Hubo un tiempo en el que todo era más fácil: o te interesaba la tecnología, y hacías todo lo posible para buscarle aplicaciones didácticas a tu trabajo como enseñante, o no entraba dentro de tus planes, y podías vivir sin remordimientos ni anatemas. Por desgracia, en los últimos años toda la cuestión se ha embrollado de una forma irritante, porque, como a menudo ocurre, hemos empezado a construir la casa por la ventana. Ahora es habitual que los programas educativos exijan (sí, exijan) que cada área tenga su barniz digital sea o no pertinente y casi siempre traído por los pelos.
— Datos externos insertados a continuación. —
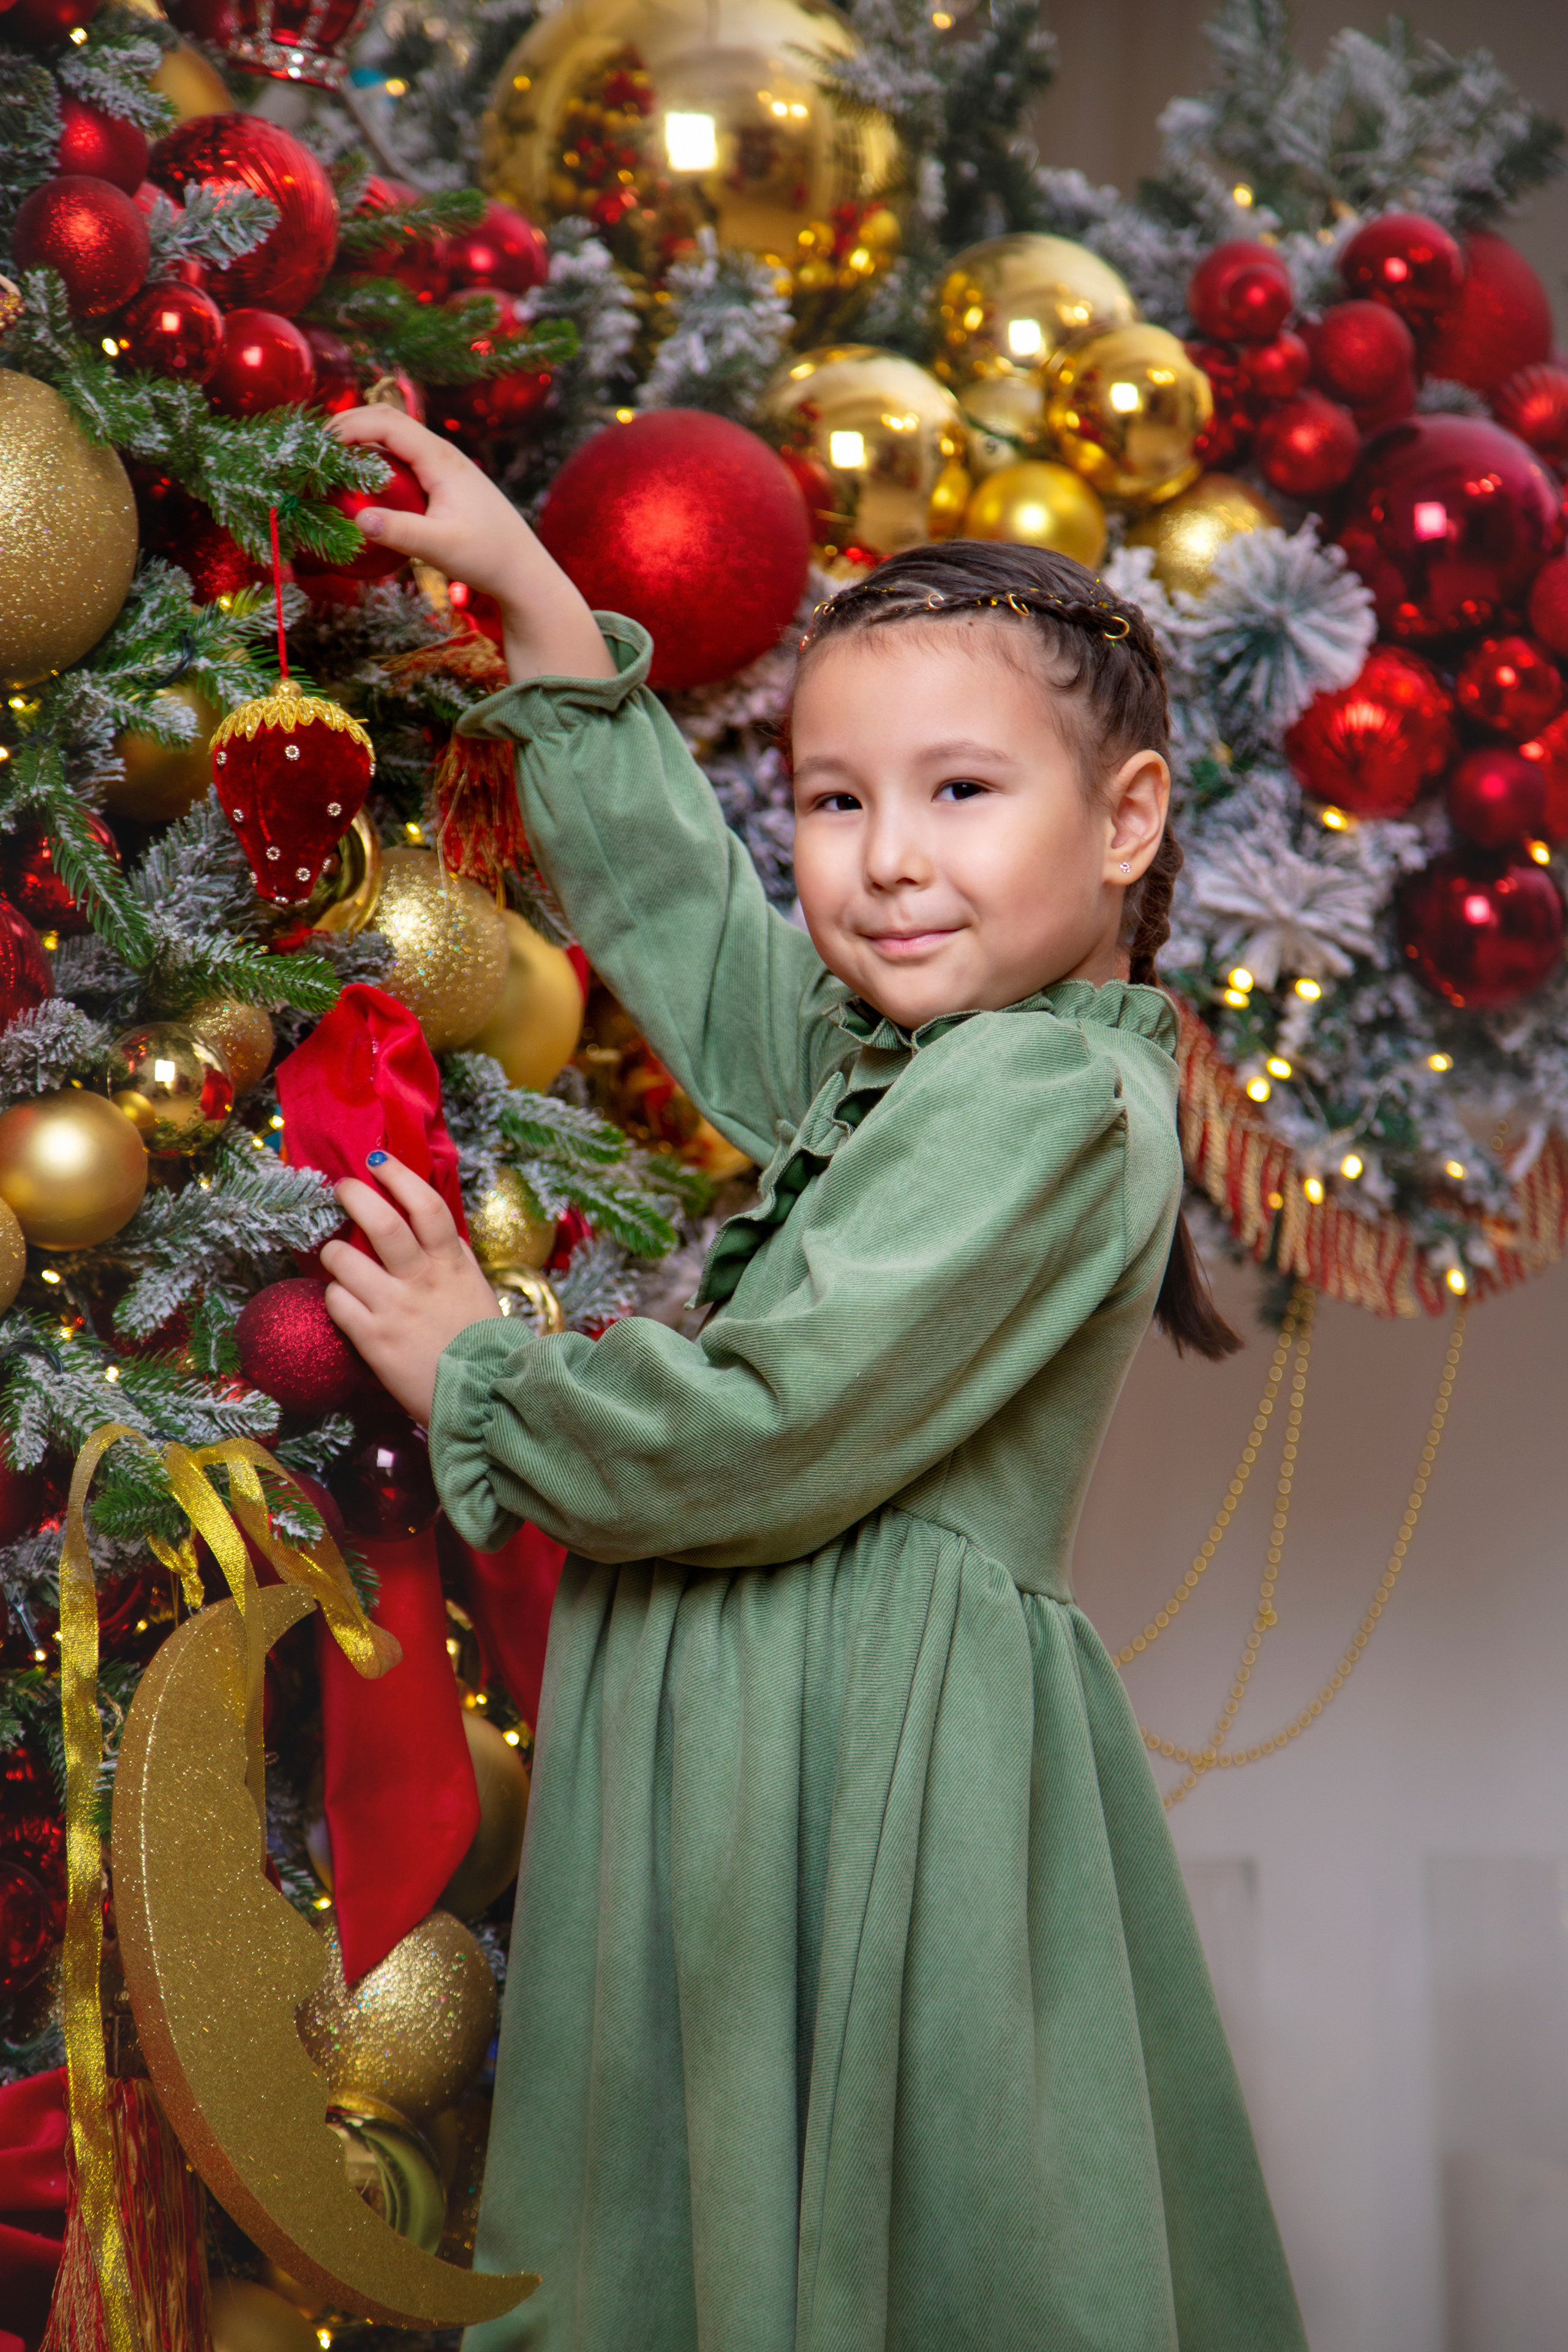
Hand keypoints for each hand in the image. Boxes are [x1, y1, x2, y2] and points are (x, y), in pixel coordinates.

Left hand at [322, 1153, 502, 1425]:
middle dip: (355, 1196)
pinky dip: (334, 1294)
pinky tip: (342, 1298)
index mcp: (453, 1264)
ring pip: (345, 1259)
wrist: (484, 1398)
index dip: (400, 1177)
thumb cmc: (482, 1344)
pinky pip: (337, 1302)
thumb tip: (432, 1229)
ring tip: (334, 1253)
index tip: (379, 1161)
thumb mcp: (475, 1290)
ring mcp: (395, 1308)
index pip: (427, 1206)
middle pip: (382, 1222)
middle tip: (342, 1187)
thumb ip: (452, 1259)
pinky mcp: (373, 1339)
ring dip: (332, 1251)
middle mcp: (423, 1279)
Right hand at [329, 406, 613, 682]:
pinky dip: (377, 460)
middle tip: (315, 446)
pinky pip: (404, 459)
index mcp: (441, 459)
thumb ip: (400, 532)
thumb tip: (360, 520)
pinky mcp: (444, 482)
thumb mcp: (441, 547)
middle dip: (350, 425)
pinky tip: (361, 482)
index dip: (350, 425)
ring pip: (396, 438)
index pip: (388, 423)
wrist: (523, 570)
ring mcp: (445, 466)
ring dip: (362, 440)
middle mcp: (443, 454)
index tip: (319, 443)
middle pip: (389, 421)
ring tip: (330, 458)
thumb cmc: (488, 557)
Está mal visto ser tecnofóbico, pero lo que hemos creado es una generación de profesores que cuenta con unos medios tecnológicos impresionantes y nadie les ha dicho qué pueden hacer con ellos.
La cuestión es que la tecnología en sí ni añade ni quita valor a un plan curricular o a una secuenciación didáctica, si no se parte antes de una reflexión y de una adaptación de principios pedagógicos, que ni siquiera son ya novedosos, pero que no aparecen en nuestras clases ni por asomo.
La pregunta es ¿para qué queremos más ordenadores si los vamos a emplear en actividades de drill and kill? ¿qué aporta la Wikipedia si nos limitamos a buscar un dato, como haríamos con la Larousse, y no participamos en su empresa colectiva? A lo mejor resulta que no hacen falta tantas subvenciones para equipamiento o proyectos faraónicos y deberíamos canalizar todo ese esfuerzo y esa inversión en ponernos al día como enseñantes y no como desarrolladores web o algo similar. Es más importante que un profesor sepa lo que es un portafolio que lo que es un blog, porque sin el primero, nunca podrá llevar el segundo al aula. Y de eso se trata ¿no?